Rezaei 2010.

Study characteristics
Methods	Parallel trial of topiramate + risperidone versus placebo + risperidone
Participants	Inclusion criteria: children 3‐12 years of age a score of ≥ 6 on DSM‐4‐TR criteria for diagnosis of autism an ABC‐C Irritability subscale score of ≥ 12 at screening and baseline Exclusion criteria: concomitant schizophrenia, psychotic disorders and epilepsy history of drug or alcohol abuse history of tardive dyskinesia any significant medical condition severe or profound intellectual disabilities in whom a definitive diagnosis of autism could not be made Location/setting: paediatric outpatient clinic in Iran Sample size: 40 (20 to each group) Number of withdrawals/dropouts: none reported Gender: 27 boys, 13 girls Mean age: topiramate + risperidone: 8.17 years; placebo + risperidone: 7.85 years IQ: not reported Baseline ABC‐I or other BoC: topiramate + risperidone: 17.25; placebo + risperidone: 16.80 Concomitant medications: not reported History of previous medications: not reported
Interventions	Topiramate + risperidone for 8 weeks: maximum topiramate dose of 100 mg/day for children < 30 kg or 3‐6 years of age. Maximum of 200 mg/day for children 7‐12 years or ≥ 30 kg. Maximum risperidone dose of 2 mg/day for children 10‐40 kg or 3 mg/day for children > 40 kg Risperidone + placebo for 8 weeks: maximum risperidone of 2 mg/day for children 10‐40 kg or 3 mg/day for children > 40 kg
Outcomes	Primary outcomes: irritability, measured using the ABC‐I subscale (Aman 1985) AEs Secondary outcomes: none reported Timing of outcome assessment: AEs recorded at weeks 1, 2, 4, 6 and 8
Notes	Study start date: April 2008 Study end date: January 2010 Source of funding: grant from Tehran University of Medical Sciences to Prof Shahin Akhondzadeh (Grant No: 6550) Conflicts of interest: none declared
Risk of bias
Bias	Authors' judgement	Support for judgement
Random sequence generation (selection bias)	Low risk	Patients were randomised to receive topiramate or placebo in a 1:1 ratio using a computer‐generated code.
Allocation concealment (selection bias)	Low risk	The assignments were kept in sealed, opaque envelopes until data analysis.
Blinding of participants and personnel (performance bias) All outcomes	Low risk	Quote: "Throughout the study, the person who administered the medications, the rater and the patients were blind to assignments"
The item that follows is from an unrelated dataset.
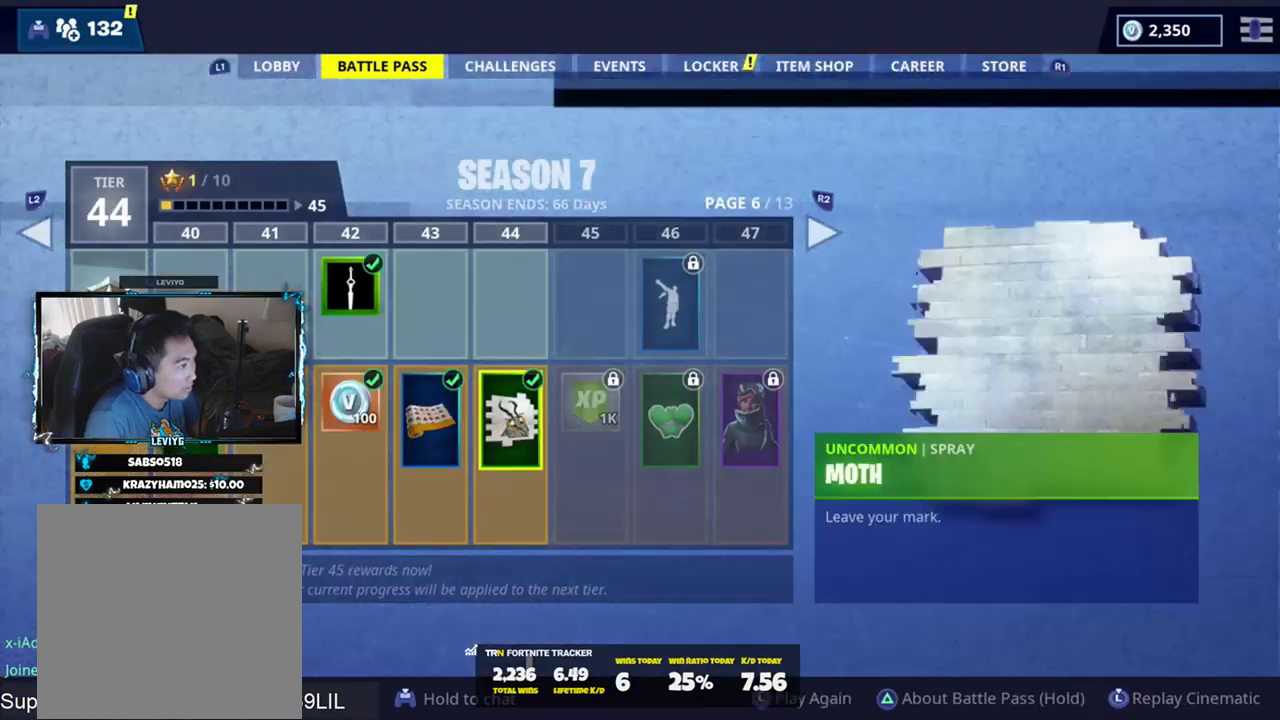
{"buttons": [], "left_stick": "center", "right_stick": "center", "events": [[50, "R1", "up"], [284, "R1", "down"], [384, "R1", "up"]]}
Blinding of outcome assessment (detection bias) All outcomes	Low risk	Quote: "Throughout the study, the person who administered the medications, the rater and the patients were blind to assignments"
Incomplete outcome data (attrition bias) All outcomes	High risk	Quote: "Patients will be randomly allocated to topiramate + risperidone (Group A) or placebo + risperidone (Group B) for a 10‐week, double‐blind, placebo‐controlled study" only 8‐weeks of the trial was reported in the paper LTFU: none reported
Selective reporting (reporting bias)	High risk	The ABC and the 5 subscales were the primary outcome measure and were reported, however it is unexplained why the Iranian clinical trials website and the paper are different in terms of length of study. "Timepoint weeks 2‐4‐6‐8‐10 after beginning of trial".
Other bias	High risk	The Iranian clinical trial website says that timepoints are weeks 2‐4‐6‐8‐10 after beginning of trial, however, week 10 is not recorded in the paper and neither is a 2‐week follow‐up period. "Patients will be randomly allocated to topiramate + risperidone (Group A) or placebo + risperidone (Group B) for a 10‐week, double‐blind, placebo‐controlled study. The contact author is also on the ethics committee at the university funding the study and is a peer‐reviewer for one of the journals in which some of their studies are published.